> Task directions: Pictures stay out of the copy; set down each line of the listing below exactly.

-------- Data for this exercise --------

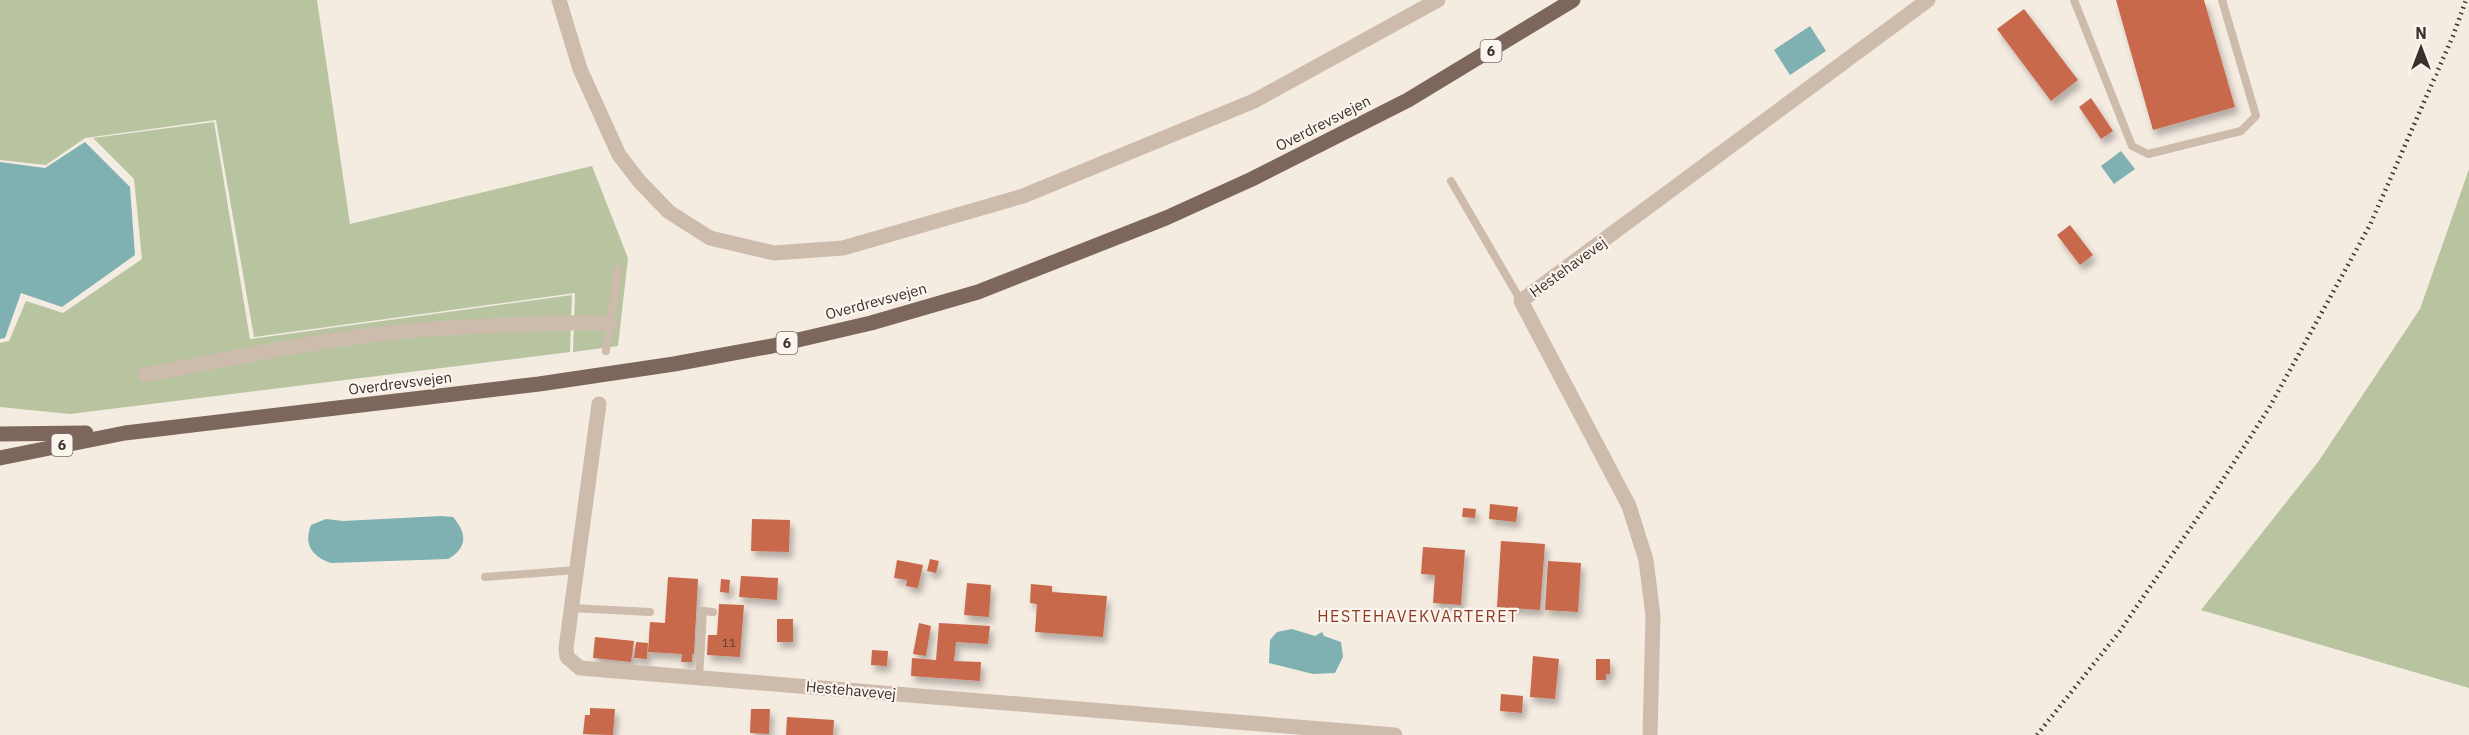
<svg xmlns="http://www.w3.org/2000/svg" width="2469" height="735" viewBox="0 0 2469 735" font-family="'IBM Plex Sans',sans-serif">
	<defs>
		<filter id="shadow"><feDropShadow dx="3.5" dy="6" stdDeviation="3" flood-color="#0004"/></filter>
	</defs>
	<rect width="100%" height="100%" fill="#f4ebe1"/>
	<g fill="#b8c4a0">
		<path d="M0,0H317L350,224L592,166L628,258L618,346L573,352L575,293L254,337L216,120L85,138L46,165L0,160Z"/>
		<path d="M214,122L250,339L572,295L570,352L70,414L0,407V343L9,341L26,301L63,313L142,259L134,179L93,138Z"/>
		<path d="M2469,169V688L2201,610L2318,462L2420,309Z"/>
	</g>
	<g fill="#7fb0b2">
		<path d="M1810,26L1826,51L1790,75L1774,50Z"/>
		<path d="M85,142L130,187L135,255L62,307L21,293L5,338L0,339V162L45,168Z"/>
		<path d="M2121,151L2135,169L2114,184L2101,166Z"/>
		<path d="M441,516L453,517C467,533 468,548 448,559L331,563C313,557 303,545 311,525L326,519L343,521Z"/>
		<path d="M1292,629L1315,636L1322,632L1324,636L1341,642L1343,657L1335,673L1313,674L1269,663L1270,640L1277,632Z"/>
	</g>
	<g fill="#c8694b" filter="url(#shadow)">
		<path d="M2116,0H2204L2235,107L2153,130Z"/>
		<path d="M2024,9L2078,80L2051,101L1997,29Z"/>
		<path d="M2091,98L2113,131L2101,139L2079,107Z"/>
		<path d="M2070,225L2093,255L2080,265L2057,235Z"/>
		<path d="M1490,504L1518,507L1516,522L1489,519Z"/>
		<path d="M1463,508L1476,509L1475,518L1462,517Z"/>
		<path d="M752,519L790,520L789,552L751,551Z"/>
		<path d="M1501,541L1545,544L1540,610L1497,607Z"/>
		<path d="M1423,547L1465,550L1461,605L1433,603L1435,575L1421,574Z"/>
		<path d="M930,559L939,561L936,573L927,571Z"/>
		<path d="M897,560L923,565L918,588L906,586L907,580L894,578Z"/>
		<path d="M1548,561L1581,563L1578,612L1545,610Z"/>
		<path d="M741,576L778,578L777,600L739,597Z"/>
		<path d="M668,577L698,579L694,654H692V662H681L682,654L648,652L650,622L665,623Z"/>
		<path d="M721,579L730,580L729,593L720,592Z"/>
		<path d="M967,583L991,585L989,617L964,615Z"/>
		<path d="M1031,584L1052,586V592L1107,596L1103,637L1035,632L1037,604L1030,603Z"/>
		<path d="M719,604L744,605L740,657L707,655L708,635H717Z"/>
		<rect x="777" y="619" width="16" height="23"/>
		<path d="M919,623L931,626L926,656L913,654Z"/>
		<path d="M939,623L990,626L988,644L956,642L954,661L981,662L980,681L911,676L912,658L936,660Z"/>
		<path d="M595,637L634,641L631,662L593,658Z"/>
		<path d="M636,642L648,643L647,659L634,658Z"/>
		<path d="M872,650L888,651L887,666L871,665Z"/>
		<path d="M1533,656L1559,659L1555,699L1530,697Z"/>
		<path d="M1596,659H1610V674H1606V680H1596Z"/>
		<path d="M1501,694L1523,696L1522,713L1500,711Z"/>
		<path d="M590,708L615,709L613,735L583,734L585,715H590Z"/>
		<path d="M751,709H770L769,734L750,733Z"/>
		<path d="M787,717L834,720L833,735H786Z"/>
	</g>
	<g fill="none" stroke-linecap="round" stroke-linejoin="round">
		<g stroke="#cdbbac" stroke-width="8">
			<path d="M2074,0L2132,146L2148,154L2241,131L2256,116L2222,0"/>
			<path d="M1451,181L1521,301"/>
			<path d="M606,351L618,270"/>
			<path d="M485,577L577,570"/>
			<path d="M571,608L650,612"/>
			<path d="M699,678L703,611L713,612"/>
		</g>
		<g stroke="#cdbbac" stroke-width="15">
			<path d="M559,0L580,69L619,155L640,182L669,212L710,238L774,253L843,248L1023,196L1254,101L1438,0"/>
			<path d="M145,375C228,359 313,341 397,332C462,325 528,325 593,322L610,325"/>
			<path d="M599,404L566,648L567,657L580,668L1395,735"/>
			<path d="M1650,735L1653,616L1646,560L1629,506L1521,301L1928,0"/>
		</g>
		<g stroke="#7d675c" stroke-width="15">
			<path d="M0,434L86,433"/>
			<path d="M0,458L125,433L539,384L674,364L772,346L871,323L978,292L1166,218L1252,179L1408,100L1573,0"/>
		</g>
		<path stroke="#3b302b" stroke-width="4.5" stroke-dasharray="1.5 4.5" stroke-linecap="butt" d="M2037,735L2120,631L2211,498L2269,408L2370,225L2453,36L2466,0"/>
	</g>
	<g text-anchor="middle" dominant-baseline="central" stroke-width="4.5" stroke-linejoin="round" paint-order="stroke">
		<g font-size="12" fill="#5e3e33">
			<text x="729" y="642">11</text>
		</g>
		<g fill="#fbf5ee" stroke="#756b66" stroke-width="1.5">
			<rect x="1480.5" y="40" width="21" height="22" rx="4.5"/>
			<rect x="776.5" y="332" width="21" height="22" rx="4.5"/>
			<rect x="51.5" y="434" width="21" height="22" rx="4.5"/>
		</g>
		<g font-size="14" font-weight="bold" fill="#3b302b">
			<text x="1491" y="51">6</text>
			<text x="787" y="343">6</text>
			<text x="62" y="445">6</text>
		</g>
		<g font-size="15" fill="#3b302b" stroke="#fbf5ee">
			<text transform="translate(1323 123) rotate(-27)">Overdrevsvejen</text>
			<text transform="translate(1568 267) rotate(-36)">Hestehavevej</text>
			<text transform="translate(876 301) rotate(-15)">Overdrevsvejen</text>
			<text transform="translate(400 383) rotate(-7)">Overdrevsvejen</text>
			<text transform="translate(851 690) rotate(5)">Hestehavevej</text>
		</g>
		<g font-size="16" letter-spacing="1.5" fill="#8c3b22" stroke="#fbf5ee">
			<text x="1418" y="616">HESTEHAVEKVARTERET</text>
		</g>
	</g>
	<g transform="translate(2421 48)" stroke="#fbf5ee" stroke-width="4.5" paint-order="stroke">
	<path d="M0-4.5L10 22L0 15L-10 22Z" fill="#3b302b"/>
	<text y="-9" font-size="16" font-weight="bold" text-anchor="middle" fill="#3b302b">N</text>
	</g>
</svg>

--------

> Response to this task:
<svg xmlns="http://www.w3.org/2000/svg" width="2469" height="735" viewBox="0 0 2469 735" font-family="'IBM Plex Sans',sans-serif">
	<defs>
		<filter id="shadow"><feDropShadow dx="3.5" dy="6" stdDeviation="3" flood-color="#0004"/></filter>
	</defs>
	<rect width="100%" height="100%" fill="#f4ebe1"/>
	<g fill="#b8c4a0">
		<path d="M0,0H317L350,224L592,166L628,258L618,346L573,352L575,293L254,337L216,120L85,138L46,165L0,160Z"/>
		<path d="M214,122L250,339L572,295L570,352L70,414L0,407V343L9,341L26,301L63,313L142,259L134,179L93,138Z"/>
		<path d="M2469,169V688L2201,610L2318,462L2420,309Z"/>
	</g>
	<g fill="#7fb0b2">
		<path d="M1810,26L1826,51L1790,75L1774,50Z"/>
		<path d="M85,142L130,187L135,255L62,307L21,293L5,338L0,339V162L45,168Z"/>
		<path d="M2121,151L2135,169L2114,184L2101,166Z"/>
		<path d="M441,516L453,517C467,533 468,548 448,559L331,563C313,557 303,545 311,525L326,519L343,521Z"/>
		<path d="M1292,629L1315,636L1322,632L1324,636L1341,642L1343,657L1335,673L1313,674L1269,663L1270,640L1277,632Z"/>
	</g>
	<g fill="#c8694b" filter="url(#shadow)">
		<path d="M2116,0H2204L2235,107L2153,130Z"/>
		<path d="M2024,9L2078,80L2051,101L1997,29Z"/>
		<path d="M2091,98L2113,131L2101,139L2079,107Z"/>
		<path d="M2070,225L2093,255L2080,265L2057,235Z"/>
		<path d="M1490,504L1518,507L1516,522L1489,519Z"/>
		<path d="M1463,508L1476,509L1475,518L1462,517Z"/>
		<path d="M752,519L790,520L789,552L751,551Z"/>
		<path d="M1501,541L1545,544L1540,610L1497,607Z"/>
		<path d="M1423,547L1465,550L1461,605L1433,603L1435,575L1421,574Z"/>
		<path d="M930,559L939,561L936,573L927,571Z"/>
		<path d="M897,560L923,565L918,588L906,586L907,580L894,578Z"/>
		<path d="M1548,561L1581,563L1578,612L1545,610Z"/>
		<path d="M741,576L778,578L777,600L739,597Z"/>
		<path d="M668,577L698,579L694,654H692V662H681L682,654L648,652L650,622L665,623Z"/>
		<path d="M721,579L730,580L729,593L720,592Z"/>
		<path d="M967,583L991,585L989,617L964,615Z"/>
		<path d="M1031,584L1052,586V592L1107,596L1103,637L1035,632L1037,604L1030,603Z"/>
		<path d="M719,604L744,605L740,657L707,655L708,635H717Z"/>
		<rect x="777" y="619" width="16" height="23"/>
		<path d="M919,623L931,626L926,656L913,654Z"/>
		<path d="M939,623L990,626L988,644L956,642L954,661L981,662L980,681L911,676L912,658L936,660Z"/>
		<path d="M595,637L634,641L631,662L593,658Z"/>
		<path d="M636,642L648,643L647,659L634,658Z"/>
		<path d="M872,650L888,651L887,666L871,665Z"/>
		<path d="M1533,656L1559,659L1555,699L1530,697Z"/>
		<path d="M1596,659H1610V674H1606V680H1596Z"/>
		<path d="M1501,694L1523,696L1522,713L1500,711Z"/>
		<path d="M590,708L615,709L613,735L583,734L585,715H590Z"/>
		<path d="M751,709H770L769,734L750,733Z"/>
		<path d="M787,717L834,720L833,735H786Z"/>
	</g>
	<g fill="none" stroke-linecap="round" stroke-linejoin="round">
		<g stroke="#cdbbac" stroke-width="8">
			<path d="M2074,0L2132,146L2148,154L2241,131L2256,116L2222,0"/>
			<path d="M1451,181L1521,301"/>
			<path d="M606,351L618,270"/>
			<path d="M485,577L577,570"/>
			<path d="M571,608L650,612"/>
			<path d="M699,678L703,611L713,612"/>
		</g>
		<g stroke="#cdbbac" stroke-width="15">
			<path d="M559,0L580,69L619,155L640,182L669,212L710,238L774,253L843,248L1023,196L1254,101L1438,0"/>
			<path d="M145,375C228,359 313,341 397,332C462,325 528,325 593,322L610,325"/>
			<path d="M599,404L566,648L567,657L580,668L1395,735"/>
			<path d="M1650,735L1653,616L1646,560L1629,506L1521,301L1928,0"/>
		</g>
		<g stroke="#7d675c" stroke-width="15">
			<path d="M0,434L86,433"/>
			<path d="M0,458L125,433L539,384L674,364L772,346L871,323L978,292L1166,218L1252,179L1408,100L1573,0"/>
		</g>
		<path stroke="#3b302b" stroke-width="4.5" stroke-dasharray="1.5 4.5" stroke-linecap="butt" d="M2037,735L2120,631L2211,498L2269,408L2370,225L2453,36L2466,0"/>
	</g>
	<g text-anchor="middle" dominant-baseline="central" stroke-width="4.5" stroke-linejoin="round" paint-order="stroke">
		<g font-size="12" fill="#5e3e33">
			<text x="729" y="642">11</text>
		</g>
		<g fill="#fbf5ee" stroke="#756b66" stroke-width="1.5">
			<rect x="1480.5" y="40" width="21" height="22" rx="4.5"/>
			<rect x="776.5" y="332" width="21" height="22" rx="4.5"/>
			<rect x="51.5" y="434" width="21" height="22" rx="4.5"/>
		</g>
		<g font-size="14" font-weight="bold" fill="#3b302b">
			<text x="1491" y="51">6</text>
			<text x="787" y="343">6</text>
			<text x="62" y="445">6</text>
		</g>
		<g font-size="15" fill="#3b302b" stroke="#fbf5ee">
			<text transform="translate(1323 123) rotate(-27)">Overdrevsvejen</text>
			<text transform="translate(1568 267) rotate(-36)">Hestehavevej</text>
			<text transform="translate(876 301) rotate(-15)">Overdrevsvejen</text>
			<text transform="translate(400 383) rotate(-7)">Overdrevsvejen</text>
			<text transform="translate(851 690) rotate(5)">Hestehavevej</text>
		</g>
		<g font-size="16" letter-spacing="1.5" fill="#8c3b22" stroke="#fbf5ee">
			<text x="1418" y="616">HESTEHAVEKVARTERET</text>
		</g>
	</g>
	<g transform="translate(2421 48)" stroke="#fbf5ee" stroke-width="4.5" paint-order="stroke">
	<path d="M0-4.5L10 22L0 15L-10 22Z" fill="#3b302b"/>
	<text y="-9" font-size="16" font-weight="bold" text-anchor="middle" fill="#3b302b">N</text>
	</g>
</svg>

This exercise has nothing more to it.